As we edge closer to being middle-aged, our taste in music evolves in to something that conveys a deeper emotional understanding, of a broader life experience, and a higher intellect.
In layman’s terms: when you’re a teenager, you listen to angsty, angry stuff like punk rock or rap or Natalie Merchant, because you’re trying to work out who you are and gain some goddamn autonomy in a world run by adults who just don’t understand.
Then you move on to things you can dance to in bars and clubs and at parties, because in your early adult years this is how you bond with friends, and where you’ll likely find that special person you want to do all that future adult stuff with.
As soon as you near middle age, you’ve experienced all the fun things like failure, rejection and loss, you’ve survived them, you like yourself a whole lot better, you’ve found your mate, you’re Googling wedding dresses, saving for a house, and listening to classical music.
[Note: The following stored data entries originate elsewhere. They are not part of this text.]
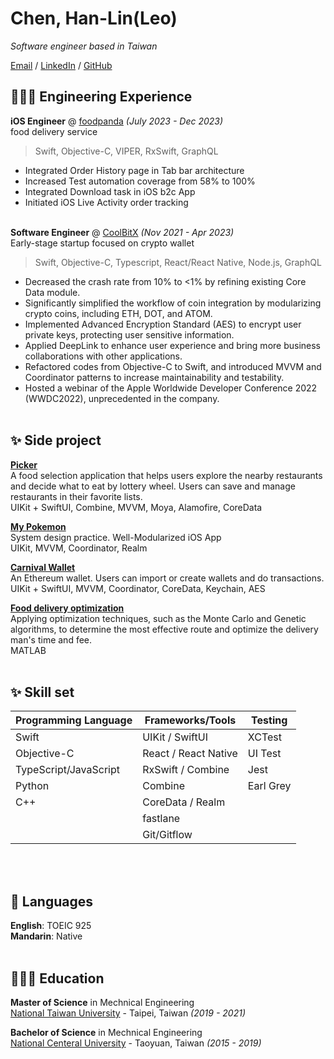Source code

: # Chen, Han-Lin(Leo)

_Software engineer based in Taiwan_ <br>

[Email](hanlin.chen.tw@gmail,com) / [LinkedIn](https://www.linkedin.com/in/han-lin-chen/) / [GitHub](https://github.com/hanlinchentw)

## 👩🏼‍💻 Engineering Experience

**iOS Engineer** @ [foodpanda](https://foodpanda.com/) _(July 2023 - Dec 2023)_ <br>
food delivery service
> Swift, Objective-C, VIPER, RxSwift, GraphQL
  - Integrated Order History page in Tab bar architecture
  - Increased Test automation coverage from 58% to 100%
  - Integrated Download task in iOS b2c App
  - Initiated iOS Live Activity order tracking
<br><br>

**Software Engineer** @ [CoolBitX](https://coolbitx.com) _(Nov 2021 - Apr 2023)_ <br>
Early-stage startup focused on crypto wallet
> Swift, Objective-C, Typescript, React/React Native, Node.js, GraphQL
  - Decreased the crash rate from 10% to <1% by refining existing Core Data module.
  - Significantly simplified the workflow of coin integration by modularizing crypto coins, including ETH,  DOT, and ATOM.
  - Implemented Advanced Encryption Standard (AES) to encrypt user private keys, protecting user sensitive information.
  - Applied DeepLink to enhance user experience and bring more business collaborations with other applications.
  - Refactored codes from Objective-C to Swift, and introduced MVVM and Coordinator patterns to increase maintainability and testability.
  - Hosted a webinar of the Apple Worldwide Developer Conference 2022 (WWDC2022),  unprecedented in the company.
<br><br>

## ✨ Side project

**[Picker](https://www.figma.com/exit?url=https%3A%2F%2Fgithub.com%2Fhanlinchentw%2FPickers)** <br>
A food selection application that helps users explore the nearby restaurants and decide what to eat by lottery wheel. Users can save and manage restaurants in their favorite lists. <br>
UIKit + SwiftUI, Combine, MVVM, Moya, Alamofire, CoreData
<br>

**[My Pokemon](https://github.com/hanlinchentw/MyPokemon)** <br>
System design practice. Well-Modularized iOS App <br>
UIKit, MVVM, Coordinator, Realm
<br>

**[Carnival Wallet](https://github.com/hanlinchentw/CarnivalWallet)** <br>
An Ethereum wallet. Users can import or create wallets and do transactions. <br>
UIKit + SwiftUI, MVVM, Coordinator, CoreData, Keychain, AES
<br>

**[Food delivery optimization](https://www.dropbox.com/s/mwvozbgq6snpt68/Optimize%20the%20Path%20of%20Food%20Delivery.pdf?dl=0)** <br>
Applying optimization techniques, such as the Monte Carlo and Genetic algorithms, to determine the most effective route and optimize the delivery man's time and fee. <br>
MATLAB
<br><br>

## ✨ Skill set
| Programming Language  | Frameworks/Tools         | Testing  |
|------------------------|--------------------------|----------|
| Swift                  | UIKit / SwiftUI          | XCTest   |
| Objective-C            | React / React Native     | UI Test  |
| TypeScript/JavaScript  | RxSwift / Combine        | Jest     |
| Python                 | Combine                  | Earl Grey|
| C++                    | CoreData / Realm         |          |
|                        | fastlane                 |          |
|                        | Git/Gitflow              |          |

<br><br>

## 💬 Languages

**English**: TOEIC 925 <br>
**Mandarin**: Native
<br><br>

## 👩🏼‍🎓 Education

**Master of Science** in Mechnical Engineering<br>
[National Taiwan University](https://www.ntu.edu.tw) - Taipei, Taiwan _(2019 - 2021)_

**Bachelor of Science** in Mechnical Engineering<br>
[National Centeral University](https://www.ncu.edu.tw/) - Taoyuan, Taiwan _(2015 - 2019)_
Of course, these are generalisations. I’m not suggesting that creeping toward middle age or being in the middle of it means we all just stop listening to punk rock or trance and start building jazz collections. Many of us will still be metal till we die. But there does seem to be a connection. When my mother hit her forties, she didn’t stop listening to the Rolling Stones, but she did start listening to Gregorian chants.
I’m in my early thirties, so I’ve still got a while to go before I’m middle-aged. But I’ve experienced and survived a fair bit of failure, rejection, and loss. I feel more equipped to deal with those things now. I may even have a deeper emotional understanding.
And I’ve developed a newfound appreciation for a more soothing sound on the stereo. And wax strips. Did you know you can use them on your chin?